Published on
ADVERTISEMENT
An experimental brain implant can read people’s minds, translating their inner considereds into text.
In an early test, scientists from Stanford University applyd a brain-computer interface (BCI) device to decipher sentences that were considered, but not spoken aloud. The implant was correct up to 74 per cent of the time.
BCIs work by connecting a person’s nervous system to devices that can interpret their brain activity, allowing them to take action – like utilizing a computer or shifting a prosthetic hand – with only their considereds.
They have emerged as a possible way for people with disabilities to regain some indepfinishence.
Perhaps the most famous is Elon Musk’s Neuralink implant, an experimental device that is in early trials testing its safety and functionality in people with specific medical conditions that limit their mobility.
The latest findings, published in the journal Cell, could one day create it clearer for people who cannot speak to communicate more easily, the researchers declared.

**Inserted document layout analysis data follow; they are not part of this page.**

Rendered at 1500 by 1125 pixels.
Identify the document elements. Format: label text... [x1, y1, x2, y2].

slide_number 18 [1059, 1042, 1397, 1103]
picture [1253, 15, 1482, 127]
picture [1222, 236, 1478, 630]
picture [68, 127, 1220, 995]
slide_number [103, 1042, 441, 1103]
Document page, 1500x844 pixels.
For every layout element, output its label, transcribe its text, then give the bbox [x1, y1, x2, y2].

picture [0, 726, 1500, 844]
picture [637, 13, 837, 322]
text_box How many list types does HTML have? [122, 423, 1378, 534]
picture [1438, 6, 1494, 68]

“This is the first time we’ve managed to understand what brain activity views like when you just believe about speaking,” declared Erin Kunz, one of the study’s authors and a researcher at Stanford University in the United States.

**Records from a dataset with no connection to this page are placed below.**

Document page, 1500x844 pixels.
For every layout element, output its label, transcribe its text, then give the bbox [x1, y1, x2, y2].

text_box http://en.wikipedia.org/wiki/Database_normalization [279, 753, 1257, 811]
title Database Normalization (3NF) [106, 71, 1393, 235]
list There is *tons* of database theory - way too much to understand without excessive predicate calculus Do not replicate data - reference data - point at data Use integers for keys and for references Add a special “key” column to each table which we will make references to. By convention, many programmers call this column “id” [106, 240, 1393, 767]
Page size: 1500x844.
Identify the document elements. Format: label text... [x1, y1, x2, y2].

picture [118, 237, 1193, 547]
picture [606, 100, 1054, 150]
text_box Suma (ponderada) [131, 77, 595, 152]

Working with four study participants, the research team implanted microelectrodes – which record neural signals – into the motor cortex, which is the part of the brain responsible for speech.
The researchers inquireed participants to either attempt to speak or to imagine declareing a set of words. Both actions activated overlapping parts of the brain and elicited similar types of brain activity, though to different degrees.
They then trained artificial ininformigence (AI) models to interpret words that the participants considered but did not declare aloud. In a demonstration, the brain chip could translate the imagined sentences with an accuracy rate of up to 74 per cent.
In another test, the researchers set a password to prevent the BCI from decoding people’s inner speech unless they first considered of the code. The system recognised the password with around 99 per cent accuracy.
The password? “Chitty chitty bang bang”.
For now, brain chips cannot interpret inner speech without significant guardrails. But the researchers declared more advanced models may be able to do so in the future.
Frank Willett, one of the study’s authors and an assistant professor of neurosurgery at Stanford University, declared in a statement that BCIs could also be trained to ignore inner speech.
“This work gives real hope that speech BCIs can one day restore communication that is as fluent, natural, and comfortable as conversational speech,” he declared.